(Problem requirements):
If a line includes "must", copy it out of the entries.

(Data section):
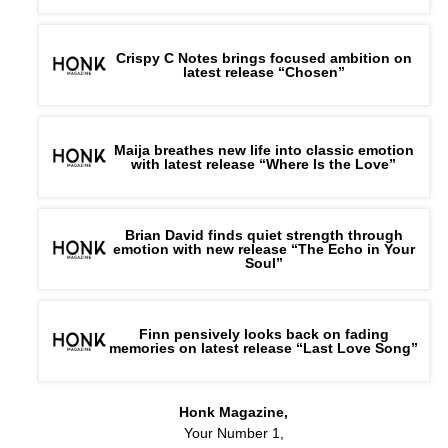
Crispy C Notes brings focused ambition on
latest release “Chosen”
Maija breathes new life into classic emotion
with latest release “Where Is the Love”
Brian David finds quiet strength through
emotion with new release “The Echo in Your
Soul”
Finn pensively looks back on fading
memories on latest release “Last Love Song”
Honk Magazine,
Your Number 1,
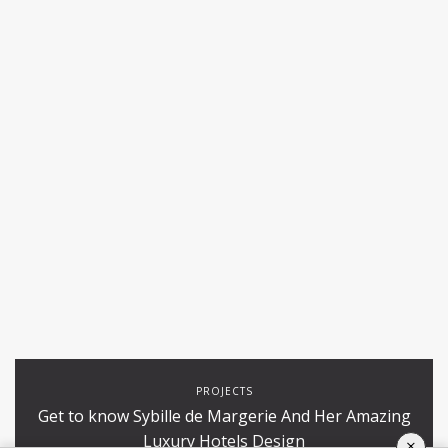
PROJECTS
Get to know Sybille de Margerie And Her Amazing
Luxury Hotels Design
×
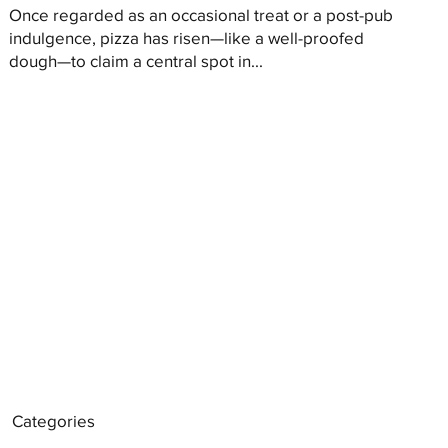
Once regarded as an occasional treat or a post-pub
indulgence, pizza has risen—like a well-proofed
dough—to claim a central spot in...
Categories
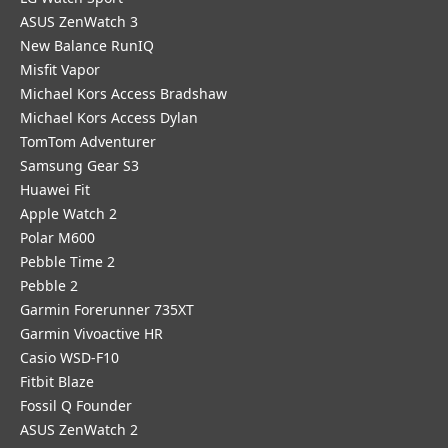
ASUS ZenWatch 3
New Balance RunIQ
Misfit Vapor
Michael Kors Access Bradshaw
Michael Kors Access Dylan
TomTom Adventurer
Samsung Gear S3
Huawei Fit
Apple Watch 2
Polar M600
Pebble Time 2
Pebble 2
Garmin Forerunner 735XT
Garmin Vivoactive HR
Casio WSD-F10
Fitbit Blaze
Fossil Q Founder
ASUS ZenWatch 2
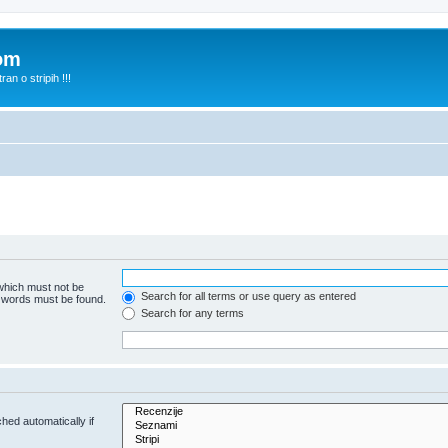
com
n o stripih !!!
 which must not be
Search for all terms or use query as entered
e words must be found.
Search for any terms
hed automatically if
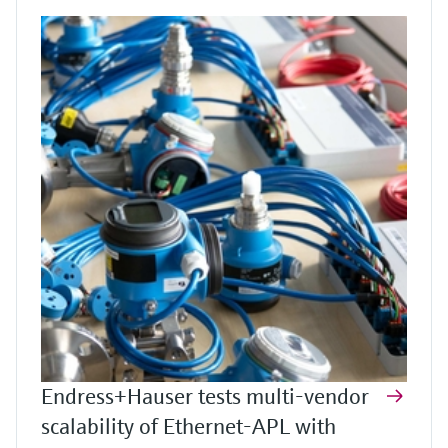
Endress+Hauser tests multi-vendor
scalability of Ethernet-APL with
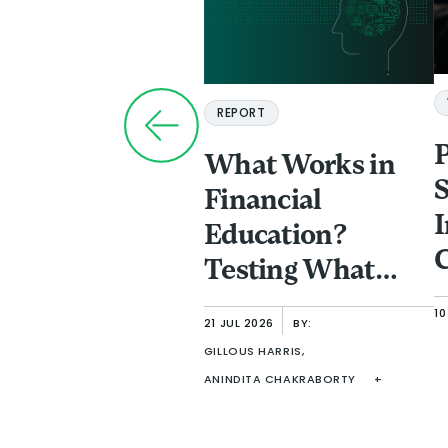
REPORT
What Works in
S
Financial
I
Education?
C
Testing What
a
Improves
10
P
21 JUL 2026
BY:
Comprehension
GILLOUS HARRIS,
F
in Adult Learning
ANINDITA CHAKRABORTY
+
I
f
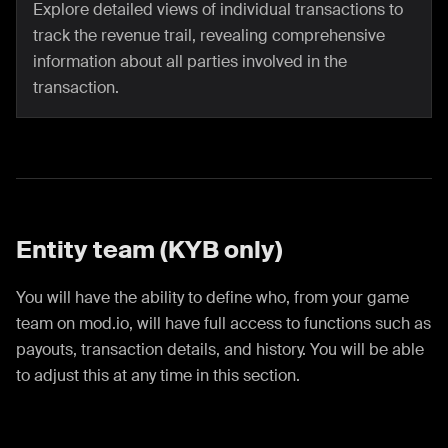
Explore detailed views of individual transactions to
track the revenue trail, revealing comprehensive
information about all parties involved in the
transaction.
Entity team (KYB only)
You will have the ability to define who, from your game
team on mod.io, will have full access to functions such as
payouts, transaction details, and history. You will be able
to adjust this at any time in this section.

(Your solution):
 which must not be
e words must be found.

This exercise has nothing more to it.